*REQUIRED ACTION A*: In the passage on radioactive decay, list every amount of a one-gram sample said to still exist, each with the time after which it remains.
*REQUIRED ACTION B*: Render this sentence from the passage on radioactive decay in Spanish: "This time is called a half-life and it is measured in anything from seconds to years for different elements."
*REQUIRED ACTION C*: Resume the passage on radioactive decay and half-life after its final sentence.

*SUPPLIED PASSAGE*:
+ + + + +

The larger elements, composed of many particles, tend to be unstable -- as if they cannot hold all their bits together.  They emit chunks of themselves (as radiation) and slowly evolve into either more stable varieties of themselves or into other, more stable, elements.  This is called 'decay' because their radiation slowly dies out.  It is possible to measure the time in which radioactive elements decay.

We define these times by the time in which they become half as radioactive as they were at the start.  This time is called a half-life and it is measured in anything from seconds to years for different elements.  Thus, if one gram of a substance is present to start with, and the half life is X days, only half a gram will still exist after X days; only a quarter gram will exist after 2X days and only an eighth of a gram will exist after 3X days.  It is of course the radioactivity that decays, not the mass, so this statement is true only when applied to pure radioactive materials.  It is not strictly true when discussing other materials, such as uranium as an ore.  Half-life refers specifically to the number of radioactive nuclei present.

+ + + + +

*ENTRIES SHOWN*:
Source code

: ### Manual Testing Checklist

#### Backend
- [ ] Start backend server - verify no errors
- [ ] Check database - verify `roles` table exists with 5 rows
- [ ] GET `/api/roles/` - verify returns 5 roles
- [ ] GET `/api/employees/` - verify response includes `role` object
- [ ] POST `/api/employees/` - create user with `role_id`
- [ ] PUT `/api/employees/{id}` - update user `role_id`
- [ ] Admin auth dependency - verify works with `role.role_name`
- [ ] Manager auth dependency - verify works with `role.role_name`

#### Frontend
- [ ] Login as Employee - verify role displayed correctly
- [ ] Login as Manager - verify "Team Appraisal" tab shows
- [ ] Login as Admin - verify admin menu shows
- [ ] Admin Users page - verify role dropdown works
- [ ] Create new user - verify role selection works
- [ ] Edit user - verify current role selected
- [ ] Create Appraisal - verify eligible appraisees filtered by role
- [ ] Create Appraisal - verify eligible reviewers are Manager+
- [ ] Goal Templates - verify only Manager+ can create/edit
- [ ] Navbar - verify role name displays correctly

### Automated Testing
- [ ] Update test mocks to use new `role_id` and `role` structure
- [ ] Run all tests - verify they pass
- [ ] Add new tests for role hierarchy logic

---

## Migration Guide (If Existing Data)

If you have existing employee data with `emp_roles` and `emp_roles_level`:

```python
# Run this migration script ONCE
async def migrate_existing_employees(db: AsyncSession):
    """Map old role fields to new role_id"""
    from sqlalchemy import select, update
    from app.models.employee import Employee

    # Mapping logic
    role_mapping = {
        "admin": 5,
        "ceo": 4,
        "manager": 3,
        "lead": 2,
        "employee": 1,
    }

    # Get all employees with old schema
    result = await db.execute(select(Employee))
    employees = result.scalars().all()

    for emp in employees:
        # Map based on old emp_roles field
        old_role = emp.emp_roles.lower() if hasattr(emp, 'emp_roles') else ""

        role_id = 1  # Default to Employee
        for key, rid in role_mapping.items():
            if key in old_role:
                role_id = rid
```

+ + + + +

*ANSWER A*:
- Half a gram after X days
- A quarter gram after 2X days
- An eighth of a gram after 3X days

*ANSWER B*: Este tiempo se denomina período de semidesintegración y se mide en cualquier cantidad, desde segundos hasta años, según los distintos elementos.

*ANSWER C*:
Here are some half-lives of different isotopes (elements) to show you how much they vary and how the more active an isotope is, the faster it decays:
Isotope
  Half-Life
  Activity (Curie/gm.)
Radium 226
  1599 yr
  1.0
Radon 222
  3.82 days
  154,000
Plutonium 238
  86.4 yr
  17.4
Plutonium 239
  24,390 yr
  0.062
Plutonium 240
  6,600 yr
  0.23
Plutonium 241
  13.2 yr
  112.0
Shorter half-lives indicate species that are more radioactive and longer half-lives indicate those that are less so.  Compare, for example, 1 gram of Plutonium-239 with 1 gram of Plutonium-241.  Plutonium-239 has the longer half-life that corresponds to a radioactivity level of 0.062 Curies per gram, and Plutonium-241 has the shorter half-life that corresponds to a much higher radioactivity level of 112.0 Curies per gram.  Thus Plutonium-239, which stays active for a long time, has only 0.062 curies per gram whereas Plutonium-241 has 112 curies per gram, compensating by decaying rapidly.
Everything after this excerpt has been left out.